A lot has been made of the "show stopper bug" in Java SE 7. For the record, here is the original posting from the Apache mailing list, where Uwe Schindler laid it out in full:
Hello Apache Lucene & Apache Solr users,
Hello users of other Java-based Apache projects,
Oracle released Java 7 today. Unfortunately it contains hotspot compiler optimizations, which miscompile some loops. This can affect code of several Apache projects. Sometimes JVMs only crash, but in several cases, results calculated can be incorrect, leading to bugs in applications (see Hotspot bugs 7070134 [1], 7044738 [2], 7068051 [3]).
Apache Lucene Core and Apache Solr are two Apache projects, which are affected by these bugs, namely all versions released until today. Solr users with the default configuration will have Java crashing with SIGSEGV as soon as they start to index documents, as one affected part is the well-known Porter stemmer (see LUCENE-3335 [4]). Other loops in Lucene may be miscompiled, too, leading to index corruption (especially on Lucene trunk with pulsing codec; other loops may be affected, too - LUCENE-3346 [5]).
These problems were detected only 5 days before the official Java 7 release, so Oracle had no time to fix those bugs, affecting also many more applications. In response to our questions, they proposed to include the fixes into service release u2 (eventually into service release u1, see [6]). This means you cannot use Apache Lucene/Solr with Java 7 releases before Update 2! If you do, please don't open bug reports, it is not the committers' fault! At least disable loop optimizations using the -XX:-UseLoopPredicate JVM option to not risk index corruptions.
Please note: Also Java 6 users are affected, if they use one of those JVM options, which are not enabled by default: -XX:+OptimizeStringConcat or -XX:+AggressiveOpts
It is strongly recommended not to use any hotspot optimization switches in any Java version without extensive testing!
In case you upgrade to Java 7, remember that you may have to reindex, as the unicode version shipped with Java 7 changed and tokenization behaves differently (e.g. lowercasing). For more information, read JRE_VERSION_MIGRATION.txt in your distribution package!

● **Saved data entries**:
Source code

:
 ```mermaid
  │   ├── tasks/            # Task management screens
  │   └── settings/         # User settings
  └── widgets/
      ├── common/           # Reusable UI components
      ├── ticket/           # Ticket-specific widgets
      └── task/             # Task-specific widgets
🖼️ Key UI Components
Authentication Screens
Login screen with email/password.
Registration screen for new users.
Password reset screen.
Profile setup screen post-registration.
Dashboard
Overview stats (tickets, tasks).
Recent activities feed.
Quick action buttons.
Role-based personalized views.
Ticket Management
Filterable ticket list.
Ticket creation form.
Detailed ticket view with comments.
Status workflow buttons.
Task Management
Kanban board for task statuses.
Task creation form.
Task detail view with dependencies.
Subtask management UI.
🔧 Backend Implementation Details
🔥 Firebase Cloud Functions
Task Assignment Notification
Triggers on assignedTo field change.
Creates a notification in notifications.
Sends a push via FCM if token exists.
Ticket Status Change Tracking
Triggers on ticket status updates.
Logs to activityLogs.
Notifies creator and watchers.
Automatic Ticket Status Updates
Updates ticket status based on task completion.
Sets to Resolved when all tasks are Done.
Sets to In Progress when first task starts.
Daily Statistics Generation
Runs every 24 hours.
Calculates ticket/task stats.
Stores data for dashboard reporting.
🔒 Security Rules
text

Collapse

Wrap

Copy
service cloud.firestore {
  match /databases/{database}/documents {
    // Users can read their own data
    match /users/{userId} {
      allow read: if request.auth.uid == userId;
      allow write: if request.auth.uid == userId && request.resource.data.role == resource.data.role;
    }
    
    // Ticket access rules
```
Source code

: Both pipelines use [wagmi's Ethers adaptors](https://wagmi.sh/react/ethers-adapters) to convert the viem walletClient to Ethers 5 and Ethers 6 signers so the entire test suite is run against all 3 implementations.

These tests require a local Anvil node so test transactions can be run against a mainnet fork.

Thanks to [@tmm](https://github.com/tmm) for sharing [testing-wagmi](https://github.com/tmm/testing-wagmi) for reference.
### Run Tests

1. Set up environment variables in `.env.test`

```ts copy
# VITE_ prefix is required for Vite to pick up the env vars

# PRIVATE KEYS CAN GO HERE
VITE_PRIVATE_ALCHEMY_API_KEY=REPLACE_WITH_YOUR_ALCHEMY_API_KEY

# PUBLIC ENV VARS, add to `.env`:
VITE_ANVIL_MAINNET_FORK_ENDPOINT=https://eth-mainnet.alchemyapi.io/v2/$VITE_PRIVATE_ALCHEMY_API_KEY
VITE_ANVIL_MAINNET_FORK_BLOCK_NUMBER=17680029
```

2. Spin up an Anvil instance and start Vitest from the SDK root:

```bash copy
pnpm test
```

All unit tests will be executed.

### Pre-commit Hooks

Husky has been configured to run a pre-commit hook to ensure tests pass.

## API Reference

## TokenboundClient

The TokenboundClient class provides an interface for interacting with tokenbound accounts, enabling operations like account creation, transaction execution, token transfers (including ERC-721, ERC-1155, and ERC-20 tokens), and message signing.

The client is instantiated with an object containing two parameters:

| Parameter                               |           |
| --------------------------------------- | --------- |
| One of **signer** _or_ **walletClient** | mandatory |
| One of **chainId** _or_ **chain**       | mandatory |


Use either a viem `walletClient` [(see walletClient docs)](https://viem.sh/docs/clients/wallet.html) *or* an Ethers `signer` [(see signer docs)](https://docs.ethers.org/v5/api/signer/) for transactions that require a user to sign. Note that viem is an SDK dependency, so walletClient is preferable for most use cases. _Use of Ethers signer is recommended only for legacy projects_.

● **PARTS OF THE EXERCISE**:
**A.** Write out the part of the post about the Java 7 loop bugs that opens with the words containing "Please note: Also" and closes with "without extensive testing!".
**B.** Sum up the post about the Java 7 loop bugs in two sentences.
**C.** Carry on the post about the Java 7 loop bugs from where it stops.

● **RESULTS BY TASK**:
**A.**
Please note: Also Java 6 users are affected, if they use one of those JVM options, which are not enabled by default: -XX:+OptimizeStringConcat or -XX:+AggressiveOpts
It is strongly recommended not to use any hotspot optimization switches in any Java version without extensive testing!

**B.** Java 7 was released with hotspot compiler optimizations that miscompile some loops, which can crash JVMs or produce incorrect results, and all released versions of Apache Lucene Core and Apache Solr are affected. Oracle proposed to include the fixes in a later service release, so Lucene/Solr cannot be used with Java 7 before Update 2, or loop optimizations should at least be disabled with -XX:-UseLoopPredicate; Java 6 users are also affected if they enable certain non-default JVM options.

**C.**
On behalf of the Lucene project, Uwe
[1] http://bugs.sun.com/bugdatabase/view_bug.do?bug_id=7070134
[2] http://bugs.sun.com/bugdatabase/view_bug.do?bug_id=7044738
[3] http://bugs.sun.com/bugdatabase/view_bug.do?bug_id=7068051
[4] https://issues.apache.org/jira/browse/LUCENE-3335
[5] https://issues.apache.org/jira/browse/LUCENE-3346
[6] http://s.apache.org/StQ
So what's really going on here? Java SE 7's included HotSpot JVM is compiling some loops incorrectly because a flag that enables optimizations during compilation has been turned on by default. That's a nasty bug, for sure, because it means Lucene and Solr users are completely unable to just unpack Java SE 7 and run it. They have to turn off the compiler optimizations before they can use SE 7 at all. But is that really a show stopper? Just about every major version upgrade in history turns something that was off by default in the previous versions on by default in this version. It's a pain, but it's not a show stopper, at least, not now that everyone knows about it. The first people to fire up Lucene on SE 7 sure got a nasty surprise, and corrupted some indexes, though. But now we know, and knowing is half the battle.
Look for a fix in the next update of Java SE 7. It'd be great to compile (pun intended) a list of other affected software packages. I'm sure this can't just screw with Lucene and Solr. But so far, they're the only two I can find complaining on the Internet. Thus, the whole affair makes me think that Apache is being a tad dramatic. But that's to be expected. As are some bugs in an initial release. Java SE 7 is nothing if not brand-spanking new.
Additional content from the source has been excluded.